Cafard Neom. Après la signature par la direction d’EDF d’un projet polémique de centrale hydroélectrique dans le désert saoudien, des salariés demandent la création un droit de retrait environnemental et éthique.
Révélé vendredi 1er mars par les journalistes de France Info, le projet Nestor de conception d’une centrale hydroélectrique en Arabie Saoudite irrite les salarié·es d’EDF depuis ses prémisses en 2021. Principale cause : l’électricité produite par cette puissante centrale de 2100 mégawatts alimentera la mégalopole controversée de Neom, qui sort de terre actuellement dans la province désertique de Tabuk, au nord-ouest du pays.
Moyennant l’expulsion, la répression voire l’exécution d’opposants locaux, Neom se prépare à accueillir sur 26 000 km² une station de ski où auront lieu les Jeux asiatiques d’hiver de 2029, une «île de luxe» sur la mer Rouge ou encore une ville-immeuble de 170 kilomètres de long, baptisée the Line. «Éthiquement c’est compliqué», confie à Vert un connaisseur du dossier. «EDF a déjà mené des projets de décarbonation en Arabie Saoudite mais là c’est différent. On est loin des impératifs de sobriété», prévient-il. «Ce projet pharaonique nous semble en contradiction avec les valeurs de l’entreprise et avec notre tradition de service public», confirme Jean-Yves Ségura, délégué Force ouvrière (FO) à EDF Hydro. « Et on se sert d’EDF et des énergies renouvelables pour essayer de le légitimer », regrette-t-il encore.

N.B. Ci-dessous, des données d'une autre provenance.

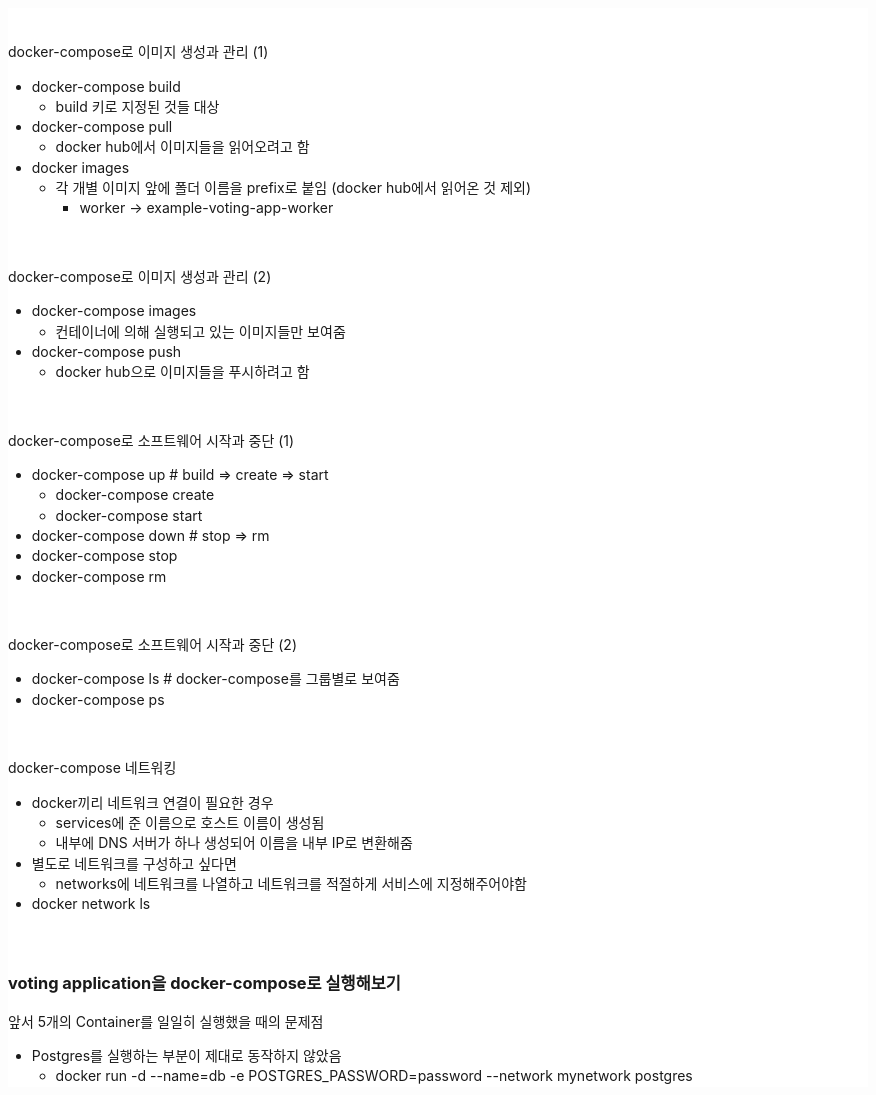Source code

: <br>

docker-compose로 이미지 생성과 관리 (1)

- docker-compose build
  - build 키로 지정된 것들 대상
- docker-compose pull
  - docker hub에서 이미지들을 읽어오려고 함
- docker images
  - 각 개별 이미지 앞에 폴더 이름을 prefix로 붙임 (docker hub에서 읽어온 것 제외)
    - worker -> example-voting-app-worker

<br>

docker-compose로 이미지 생성과 관리 (2)

- docker-compose images
  - 컨테이너에 의해 실행되고 있는 이미지들만 보여줌
- docker-compose push
  - docker hub으로 이미지들을 푸시하려고 함

<br>

docker-compose로 소프트웨어 시작과 중단 (1)

- docker-compose up # build => create => start
  - docker-compose create
  - docker-compose start
- docker-compose down # stop => rm
- docker-compose stop
- docker-compose rm

<br>

docker-compose로 소프트웨어 시작과 중단 (2)

- docker-compose ls # docker-compose를 그룹별로 보여줌
- docker-compose ps

<br>

docker-compose 네트워킹

- docker끼리 네트워크 연결이 필요한 경우
  - services에 준 이름으로 호스트 이름이 생성됨
  - 내부에 DNS 서버가 하나 생성되어 이름을 내부 IP로 변환해줌
- 별도로 네트워크를 구성하고 싶다면
  - networks에 네트워크를 나열하고 네트워크를 적절하게 서비스에 지정해주어야함
- docker network ls

<br>

### voting application을 docker-compose로 실행해보기

앞서 5개의 Container를 일일히 실행했을 때의 문제점

- Postgres를 실행하는 부분이 제대로 동작하지 않았음
  - docker run -d --name=db -e POSTGRES_PASSWORD=password --network mynetwork postgres
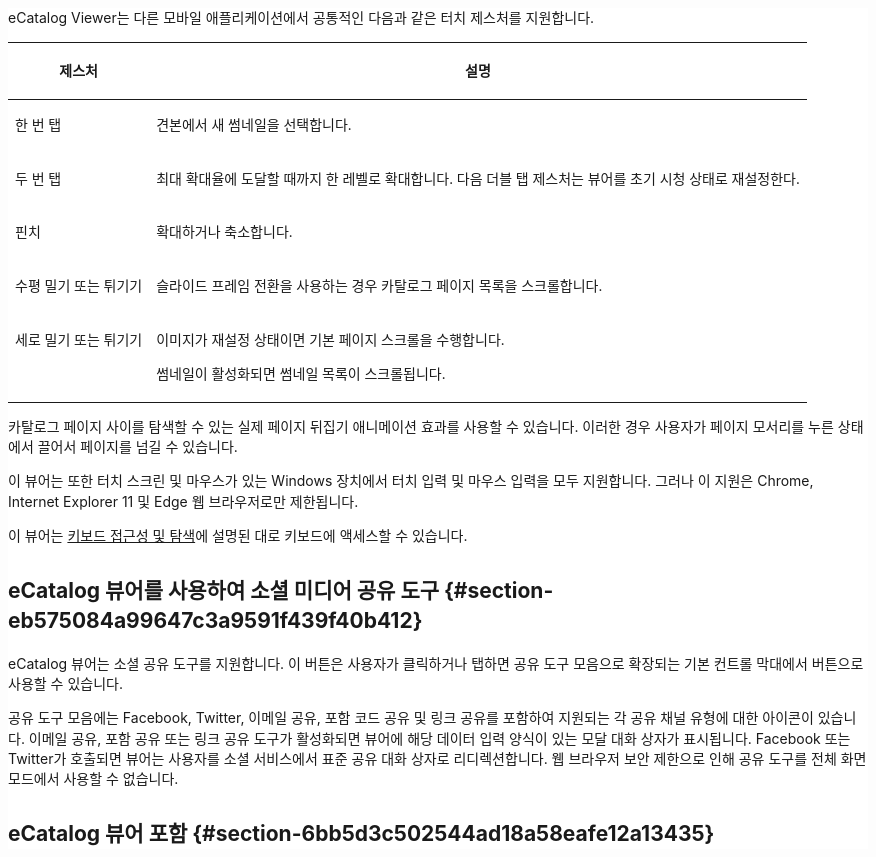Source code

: eCatalog Viewer는 다른 모바일 애플리케이션에서 공통적인 다음과 같은 터치 제스처를 지원합니다.

<table id="table_ED747CC7178448919C34A4FCD18922D0"> 
 <thead> 
  <tr> 
   <th colname="col1" class="entry"> <p>제스처 </p> </th> 
   <th colname="col2" class="entry"> <p>설명 </p> </th> 
  </tr> 
 </thead>
 <tbody> 
  <tr> 
   <td colname="col1"> <p>한 번 탭 </p> </td> 
   <td colname="col2"> <p> 견본에서 새 썸네일을 선택합니다. </p> </td> 
  </tr> 
  <tr> 
   <td colname="col1"> <p>두 번 탭 </p> </td> 
   <td colname="col2"> <p> 최대 확대율에 도달할 때까지 한 레벨로 확대합니다. 다음 더블 탭 제스처는 뷰어를 초기 시청 상태로 재설정한다. </p> </td> 
  </tr> 
  <tr> 
   <td colname="col1"> <p>핀치 </p> </td> 
   <td colname="col2"> <p>확대하거나 축소합니다. </p> </td> 
  </tr> 
  <tr> 
   <td colname="col1"> <p>수평 밀기 또는 튀기기 </p> </td> 
   <td colname="col2"> <p> 슬라이드 프레임 전환을 사용하는 경우 카탈로그 페이지 목록을 스크롤합니다. </p> </td> 
  </tr> 
  <tr> 
   <td colname="col1"> <p>세로 밀기 또는 튀기기 </p> </td> 
   <td colname="col2"> <p>이미지가 재설정 상태이면 기본 페이지 스크롤을 수행합니다. </p> <p>썸네일이 활성화되면 썸네일 목록이 스크롤됩니다. </p> </td> 
  </tr> 
 </tbody> 
</table>

카탈로그 페이지 사이를 탐색할 수 있는 실제 페이지 뒤집기 애니메이션 효과를 사용할 수 있습니다. 이러한 경우 사용자가 페이지 모서리를 누른 상태에서 끌어서 페이지를 넘길 수 있습니다.

이 뷰어는 또한 터치 스크린 및 마우스가 있는 Windows 장치에서 터치 입력 및 마우스 입력을 모두 지원합니다. 그러나 이 지원은 Chrome, Internet Explorer 11 및 Edge 웹 브라우저로만 제한됩니다.

이 뷰어는 [키보드 접근성 및 탐색](../../c-keyboard-accessibility.md#topic-f5650e9493404e55a3627c8d1366b861)에 설명된 대로 키보드에 액세스할 수 있습니다.

## eCatalog 뷰어를 사용하여 소셜 미디어 공유 도구 {#section-eb575084a99647c3a9591f439f40b412}

eCatalog 뷰어는 소셜 공유 도구를 지원합니다. 이 버튼은 사용자가 클릭하거나 탭하면 공유 도구 모음으로 확장되는 기본 컨트롤 막대에서 버튼으로 사용할 수 있습니다.

공유 도구 모음에는 Facebook, Twitter, 이메일 공유, 포함 코드 공유 및 링크 공유를 포함하여 지원되는 각 공유 채널 유형에 대한 아이콘이 있습니다. 이메일 공유, 포함 공유 또는 링크 공유 도구가 활성화되면 뷰어에 해당 데이터 입력 양식이 있는 모달 대화 상자가 표시됩니다. Facebook 또는 Twitter가 호출되면 뷰어는 사용자를 소셜 서비스에서 표준 공유 대화 상자로 리디렉션합니다. 웹 브라우저 보안 제한으로 인해 공유 도구를 전체 화면 모드에서 사용할 수 없습니다.

## eCatalog 뷰어 포함 {#section-6bb5d3c502544ad18a58eafe12a13435}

«On a commencé notre devoir d’alerte en 2022», explique le syndicaliste, soit quelques mois après qu’EDF ait été choisi par la Neom Company pour identifier des sites d’implantation de Nestor. En mai 2022, FO a déposé une première alerte éthique auprès de la direction du groupe avant d’aviser le comité RSE (responsabilité sociétale des entreprises). «Des recommandations ont été émises, elles n’ont pas été suivies», regrette Jean-Yves Ségura. À la fin de l’année, un sondage auprès des 860 salarié·es du centre d’ingénierie hydraulique (CIH) d’EDF a révélé que 78% des répondant·es considéraient le projet «contraire à la responsabilité sociétale d’EDF».
Alors que le contrat est désormais signé, la branche énergie du syndicat FO veut tirer les leçons de cette séquence et plaide désormais pour la création d’un droit nouveau «de retrait environnemental et éthique» pour les employé·es d’EDF et des grandes entreprises de l’énergie. Ces dernier·es pourraient notamment se déporter de certains projets qu’ils jugent contraires «aux engagements publics de leur entreprise ou avec la nécessité d’engager une transition énergétique exemplaire», écrit le syndicat dans un communiqué.
Lucide, Jean-Yves Ségura reconnaît que ce nouveau droit n’est pas prêt d’exister, ni à EDF ni ailleurs, car le débat s’ouvre seulement. Il est néanmoins révélateur des évolutions sociétales récentes. «On ne veut plus entendre “ton entreprise, tu l’aime ou tu la quittes”. On veut pouvoir la faire évoluer, sans trahir sa conscience», explique-t-il.